_What is expected_
Could you reproduce the text in the data below line for line, leaving the pictures out of your answer?

_Exercise data_
● ● ● ● ●

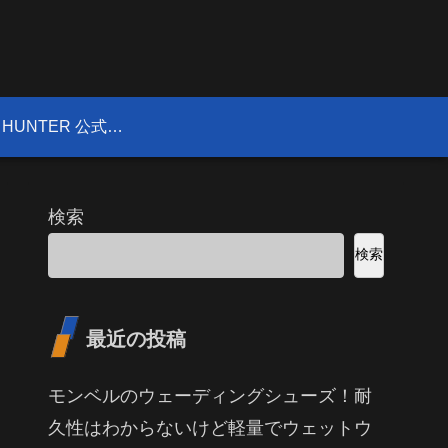
FIELD HUNTER 公式サイト
検索
検索
最近の投稿
モンベルのウェーディングシューズ！耐
久性はわからないけど軽量でウェットウ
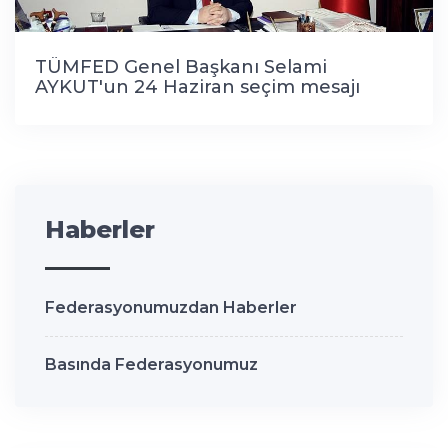
TÜMFED Genel Başkanı Selami
AYKUT'un 24 Haziran seçim mesajı
Haberler
Federasyonumuzdan Haberler
Basında Federasyonumuz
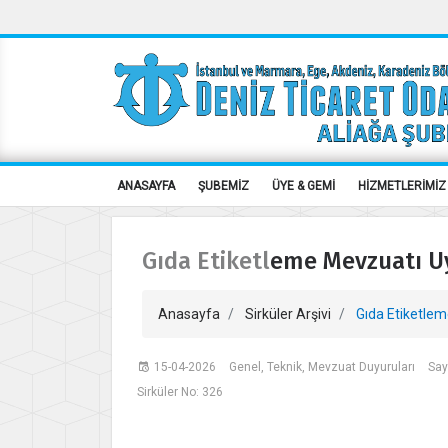
ANASAYFA
ŞUBEMİZ
ÜYE & GEMİ
HİZMETLERİMİZ
Gıda Etiketleme Mevzuatı 
Anasayfa
Sirküler Arşivi
Gıda Etiketle
15-04-2026
Genel, Teknik, Mevzuat Duyuruları
Say
Sirküler No: 326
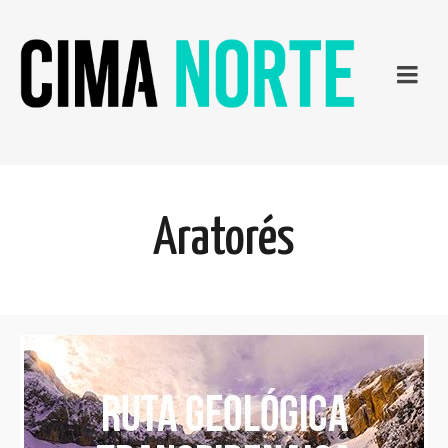
Aratorés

● ● ● ● ●

_Answer section_
FIELD HUNTER 公式サイト
検索
検索
最近の投稿
モンベルのウェーディングシューズ！耐
久性はわからないけど軽量でウェットウ
TÜMFED Genel Başkanı Selami
AYKUT'un 24 Haziran seçim mesajı
Haberler
Federasyonumuzdan Haberler
Basında Federasyonumuz
ANASAYFA
ŞUBEMİZ
ÜYE & GEMİ
HİZMETLERİMİZ
Gıda Etiketleme Mevzuatı 
Anasayfa
Sirküler Arşivi
Gıda Etiketle
15-04-2026
Genel, Teknik, Mevzuat Duyuruları
Say
Sirküler No: 326
Aratorés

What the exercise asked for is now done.